Final answer:
Using the Pythagorean theorem, the length of the ramp's wooden surface, which is the hypotenuse of the right triangle made by the rise and horizontal distance, is approximately 6.18 meters. The closest given option is 6.08 meters, which may indicate a typo in the provided options.
Step-by-step explanation:
To find the length of the wooden surface of the ramp that Leila is building for her grandma's house, we need to understand that we're dealing with a right triangle. The rise of the ramp forms one leg of the triangle (the vertical leg), the horizontal distance forms the other leg (the horizontal leg), and the wooden surface of the ramp is the hypotenuse.

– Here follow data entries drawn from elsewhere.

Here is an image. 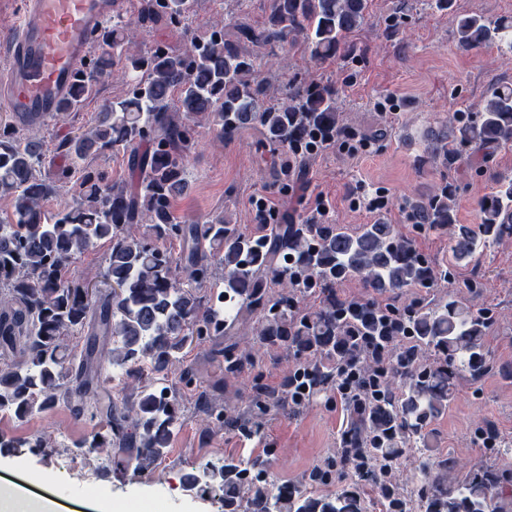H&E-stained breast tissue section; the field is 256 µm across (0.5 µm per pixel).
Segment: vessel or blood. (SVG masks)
Listing matches in <instances>:
<instances>
[{"label":"vessel or blood","mask_w":512,"mask_h":512,"mask_svg":"<svg viewBox=\"0 0 512 512\" xmlns=\"http://www.w3.org/2000/svg\"><path fill=\"white\" fill-rule=\"evenodd\" d=\"M125 0H23L0 72V109L19 128L51 120Z\"/></svg>","instance_id":"vessel-or-blood-1"}]
</instances>
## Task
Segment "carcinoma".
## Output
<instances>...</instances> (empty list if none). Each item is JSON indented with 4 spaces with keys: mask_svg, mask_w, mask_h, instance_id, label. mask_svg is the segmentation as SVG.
I'll return each mask as SVG.
<instances>
[{
    "mask_svg": "<svg viewBox=\"0 0 512 512\" xmlns=\"http://www.w3.org/2000/svg\"><path fill=\"white\" fill-rule=\"evenodd\" d=\"M193 0H146L139 23L186 17ZM368 0H270L260 25L246 16L179 52L158 46L148 56L131 52L132 24L112 25V52L97 56L75 86L64 111L112 76L115 59L130 72V95L108 102L97 123L70 133L58 144L68 164L55 179L38 176L42 165L36 127L24 137L0 127V194L13 200L12 216L0 222V413L18 420L63 402L78 419L102 425L79 448L118 450L152 472L165 458L181 405L161 384L181 371L183 350L194 338L230 335L246 316L259 341L305 359L310 392L327 391L347 374L359 387L354 419L342 434V457L354 480L336 493L303 496L273 490L243 478L262 459H227L191 476L201 490L223 492L224 512H361L359 490L379 488L389 505L405 504L391 480L403 447L421 438L432 418L452 399L450 379L461 372L478 377L486 364L483 338L488 311L473 314L455 300L403 309L371 300L336 297L348 278L373 293L397 288H431L455 275V264L491 240L512 235V180L481 198L480 233L455 228L452 188L443 184L410 206L414 224L452 230L451 260L434 268L412 241L383 221L348 233L335 224L262 218V233L247 234L226 215L200 224L179 221L173 200L187 185V151L194 126L205 120L218 137L235 139L246 128L259 131L273 152L289 154V171L349 132L337 89L313 80L295 81L281 102L267 100L258 59L246 46L302 40L317 63L356 52L350 36L365 22ZM464 50L498 41L512 49V23L491 24L479 16L456 21ZM450 133L433 137L428 149L450 171L466 160H485L512 144V85L494 84L481 111L448 119ZM129 149L131 178L109 182L98 172L82 176L80 201L54 214L44 201L68 183L78 163L114 146ZM187 243L180 260L160 252L152 239ZM110 248L102 273L112 288L93 296L70 266L96 241ZM208 286L209 294H200ZM322 295L314 309L301 298ZM91 340L80 355L67 348L69 336ZM123 369L140 382L133 401H104L93 385ZM401 385L394 386L395 380ZM288 391L264 393L262 408L285 411ZM446 460L431 461L418 492L426 512H505L512 503V474L473 469L450 484Z\"/></svg>",
    "mask_w": 512,
    "mask_h": 512,
    "instance_id": "obj_1",
    "label": "carcinoma"
}]
</instances>
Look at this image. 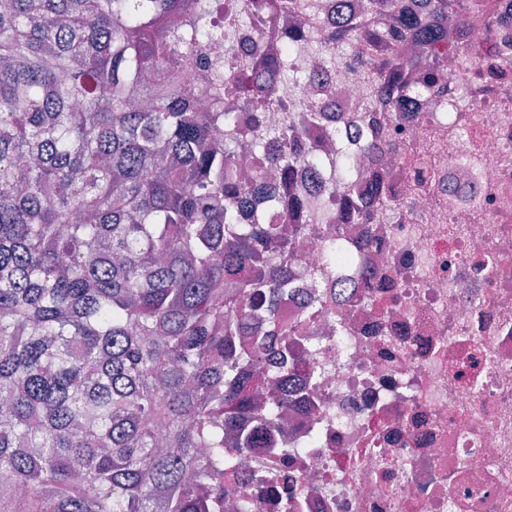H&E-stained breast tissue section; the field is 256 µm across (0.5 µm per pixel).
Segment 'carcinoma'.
Returning <instances> with one entry per match:
<instances>
[{"mask_svg":"<svg viewBox=\"0 0 512 512\" xmlns=\"http://www.w3.org/2000/svg\"><path fill=\"white\" fill-rule=\"evenodd\" d=\"M189 2L0 0V512H209L284 428L300 330L276 305L304 225L271 215L305 206L287 192L316 162L302 128L347 120L273 126L248 75H229L235 105L224 80L191 82ZM337 2L323 49L354 52L383 112L438 88L448 26L499 33L479 0ZM286 48L255 70L279 73ZM249 146L267 153L245 178ZM326 194L338 224L397 207L382 178L357 187L345 149ZM253 195L267 208L245 223ZM322 255L319 276H339L343 242Z\"/></svg>","mask_w":512,"mask_h":512,"instance_id":"carcinoma-1","label":"carcinoma"}]
</instances>
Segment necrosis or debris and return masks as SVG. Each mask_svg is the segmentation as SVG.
Masks as SVG:
<instances>
[{
	"instance_id": "necrosis-or-debris-1",
	"label": "necrosis or debris",
	"mask_w": 512,
	"mask_h": 512,
	"mask_svg": "<svg viewBox=\"0 0 512 512\" xmlns=\"http://www.w3.org/2000/svg\"><path fill=\"white\" fill-rule=\"evenodd\" d=\"M307 21L290 57L304 79L256 98L270 123L315 107L346 113L386 146L378 163L349 143L360 183L379 171L402 211H375L348 231L363 280L356 302L312 287L317 238L337 234L319 212L335 169L297 183L304 247L294 293L278 312L303 321L296 402L277 447L253 449L224 483L258 512H512V47L474 24L442 45L444 100L368 107L357 69L314 55L336 0H299ZM287 14L217 10L199 49L203 79L280 46ZM372 249H360L364 235Z\"/></svg>"
}]
</instances>
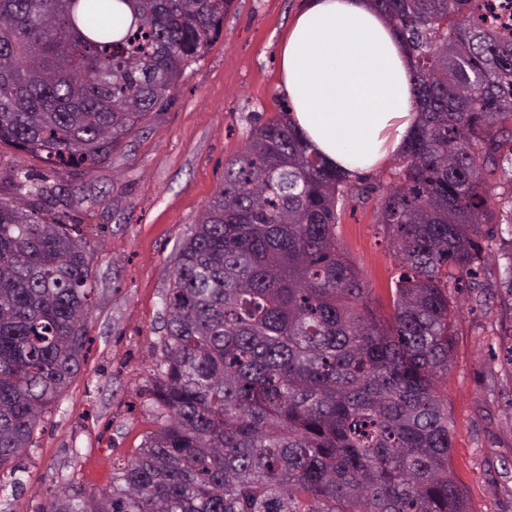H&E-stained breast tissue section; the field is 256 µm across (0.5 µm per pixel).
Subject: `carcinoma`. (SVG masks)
<instances>
[{
  "label": "carcinoma",
  "mask_w": 512,
  "mask_h": 512,
  "mask_svg": "<svg viewBox=\"0 0 512 512\" xmlns=\"http://www.w3.org/2000/svg\"><path fill=\"white\" fill-rule=\"evenodd\" d=\"M233 0H0V144L90 174L220 34ZM408 47L418 118L377 220L402 272L372 306L337 241L349 175L284 110L252 129L176 245L150 400L161 424L95 494L46 512H471L440 381L453 284L495 237L486 177L512 162V35L481 0H370ZM132 7L125 30L112 27ZM0 199V468L78 372L89 243Z\"/></svg>",
  "instance_id": "cac0c4a2"
}]
</instances>
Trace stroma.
<instances>
[{
  "mask_svg": "<svg viewBox=\"0 0 512 512\" xmlns=\"http://www.w3.org/2000/svg\"><path fill=\"white\" fill-rule=\"evenodd\" d=\"M305 0H233L221 35L189 67L169 96L121 151L90 176L51 170L40 158L0 145V199L15 195L18 173L55 187L49 216L80 225L91 245L95 288L79 372L56 411L21 457L18 475L0 470V512H44L69 480L108 488L113 462L133 454L161 419L149 399L163 299L177 243L224 180L257 119L290 102L280 86L283 36ZM394 161L351 176L337 206L338 242L387 305L400 267L376 222ZM482 304L472 289H453L461 308L454 358L441 390L454 422L452 467L473 512H512V294L502 286L512 240L484 246ZM23 482L11 489L13 478Z\"/></svg>",
  "mask_w": 512,
  "mask_h": 512,
  "instance_id": "obj_1",
  "label": "stroma"
}]
</instances>
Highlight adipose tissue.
Here are the masks:
<instances>
[{
    "label": "adipose tissue",
    "mask_w": 512,
    "mask_h": 512,
    "mask_svg": "<svg viewBox=\"0 0 512 512\" xmlns=\"http://www.w3.org/2000/svg\"><path fill=\"white\" fill-rule=\"evenodd\" d=\"M413 67L369 0H307L281 45L293 120L320 156L348 173L402 150L415 125Z\"/></svg>",
    "instance_id": "obj_1"
}]
</instances>
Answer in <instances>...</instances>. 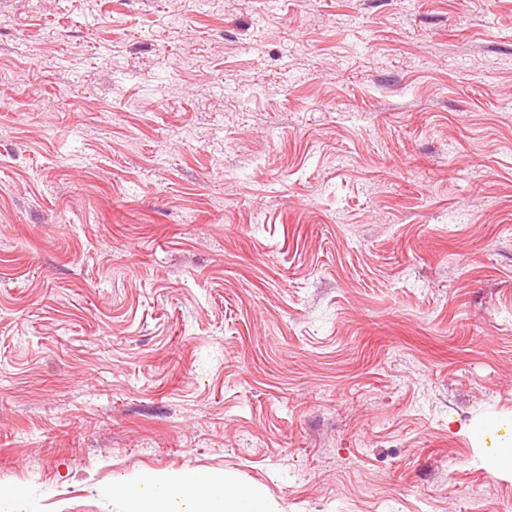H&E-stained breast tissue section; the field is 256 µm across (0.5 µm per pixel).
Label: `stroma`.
<instances>
[{"instance_id":"stroma-1","label":"stroma","mask_w":512,"mask_h":512,"mask_svg":"<svg viewBox=\"0 0 512 512\" xmlns=\"http://www.w3.org/2000/svg\"><path fill=\"white\" fill-rule=\"evenodd\" d=\"M507 440L512 0H0V512H495ZM112 498L123 502L122 512H284L259 488L239 484L225 471L197 468L145 470L133 481L112 483Z\"/></svg>"}]
</instances>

The vertical rise is 1.5 meters and the horizontal distance is 6 meters. Applying the Pythagorean theorem which states that in a right-angled triangle, the square of the length of the hypotenuse (c) is equal to the sum of the squares of the other two sides (a and b), we get:
c² = a² + b²
c² = 1.5² + 6²
c² = 2.25 + 36
c² = 38.25
By taking the square root of both sides to solve for c, we find that:
c = √38.25
Therefore, the length of the ramp's wooden surface is:
c ≈ 6.18 meters
So, the closest option to the exact answer is OPTION 1: 6.08 meters, although the actual length calculated is 6.18 meters, not an option provided, indicating there might be a typo or mistake in the question or options provided.